SUPPLIED PASSAGE:
⁂

BookmarkSubscribeRSS Feed
yewkeong
Calcite | Level 5

hi,  below are my codes of importing a text files. One of the value from the name variabes consists of " " quotation mark which i need to output it. But i cant seems to get that output using the ~ function. As the example below,  my name variables must read the quotation mark --> Brown, Mrs James Joseph (Margaret "Molly" Tobin) .

 

 

example this row :

"37","1st",1,"Brown, Mrs James Joseph (Margaret "Molly" Tobin)",44.0000,"Cherbourg","Denver, CO","","17610 L27 15s 5d","6","female"

------------------------------------------------------------------------------------------------------

length row_names 3 pclass $3 survived 3 name $82 _age $3 age 3
embarked $3 home_dest $70 room $5 ticket $20 boat $3 sex $10;

 

infile '/home/yewkeong0/assignemnt/titanic.txt' dsd dlm=',' missover;
input row_names pclass $ survived name ~ $82. _age
embarked $ home_dest $ room $ ticket $ boat $ sex $;
if _age = 'NA' then age = . ;
else age = input(_age , 3.);
drop _age;

run;

 

any suggestion guys??? =/

12 REPLIES 12
ballardw
Super User

If you don't have many of these issues it may be better to just change the "Molly" to 'Molly' to read the file.  Then if you really really need double quotes you could replace the ' with ".

Another option would be if the input file was exported from another program to see if there would be if the data could be exported witha  different delimiter such as | or even connect using ODBC.

⁂

WRITTEN EXERCISE A:
Decide whether each statement agrees with the thread about importing the text file. Answer yes or no for each and quote the words that decide it. (i) The posted infile statement sets a comma as the delimiter. (ii) The reply suggests replacing the double quotes around Molly with single quotes. (iii) The reply recommends exporting the data with a tab delimiter.
WRITTEN EXERCISE B:
In the thread about importing the text file, what length does the length statement give the name variable?

RECORD EXCERPTS:

⁂

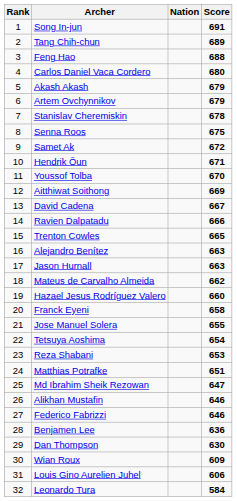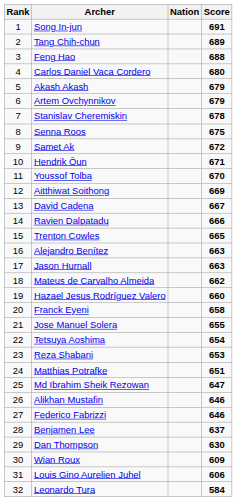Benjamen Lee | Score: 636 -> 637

⁂

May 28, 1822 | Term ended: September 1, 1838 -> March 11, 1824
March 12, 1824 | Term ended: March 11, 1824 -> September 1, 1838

⁂

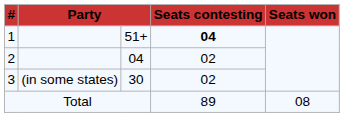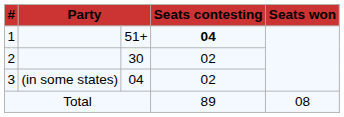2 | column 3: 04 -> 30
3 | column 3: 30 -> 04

⁂

EXERCISE RESPONSE A:
(i) Yes: "dsd dlm=',' missover"
(ii) Yes: "change the "Molly" to 'Molly'"
(iii) No: "such as | or even connect using ODBC"

EXERCISE RESPONSE B:
$82